A cord is used to vertically lower an initially stationary block of mass M kg at a constant downward acceleration of g/4. The block has fallen a distance d.
(a) Find the work done by the cord's force on the block. (Answer in terms of M, g, and d.)
(b) Find the work done by the weight of the block.
(c) Find the kinetic energy of the block.
(d) Find the speed of the block. (Assume the positive direction is downward.)
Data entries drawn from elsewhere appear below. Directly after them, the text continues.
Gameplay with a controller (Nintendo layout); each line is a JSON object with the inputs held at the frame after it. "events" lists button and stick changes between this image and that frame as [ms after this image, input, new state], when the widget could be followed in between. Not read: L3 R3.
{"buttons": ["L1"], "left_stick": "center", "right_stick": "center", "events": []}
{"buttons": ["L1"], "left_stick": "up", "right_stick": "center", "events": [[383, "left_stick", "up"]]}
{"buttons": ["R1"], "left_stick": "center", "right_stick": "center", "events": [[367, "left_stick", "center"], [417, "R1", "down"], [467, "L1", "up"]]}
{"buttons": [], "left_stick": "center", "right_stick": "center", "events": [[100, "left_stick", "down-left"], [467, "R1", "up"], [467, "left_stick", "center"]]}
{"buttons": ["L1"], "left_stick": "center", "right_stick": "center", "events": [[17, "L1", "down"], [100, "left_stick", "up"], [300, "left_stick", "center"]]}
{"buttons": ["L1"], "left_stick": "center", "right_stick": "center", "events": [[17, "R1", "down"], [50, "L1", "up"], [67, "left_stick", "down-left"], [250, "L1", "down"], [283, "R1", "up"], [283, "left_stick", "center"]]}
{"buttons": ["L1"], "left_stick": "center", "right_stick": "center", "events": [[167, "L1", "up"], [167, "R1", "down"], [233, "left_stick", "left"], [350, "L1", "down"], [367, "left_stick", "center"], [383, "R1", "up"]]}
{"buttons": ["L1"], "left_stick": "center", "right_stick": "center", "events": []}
2007-09-10 13:47:54 · 2 answers · asked by Kristen B 1 in Science & Mathematics ➔ Physics
Using F=M*a, consider a FBD of the block
M*a=-M*g/4=T-M*g
The tension in the cord is T
T=M*g-M*g/4
T=3*M*g/4
The work done by T is
-3*M*g*d/4
The work done by the Weight of the block is M*g*d
the net is equal to the kinetic energy, or
M*g*d/4
This is related to the speed of the block, v, as
.5*M*v^2=M*g*d/4
v=sqrt(g*d/2)
j
2007-09-14 13:07:58 · answer #1 · answered by odu83 7 · 1⤊ 0⤋
inT=3*Mg/4 -
where did the 3 come from?
2016-04-21 07:30:53 · answer #2 · answered by Anonymous · 0⤊ 0⤋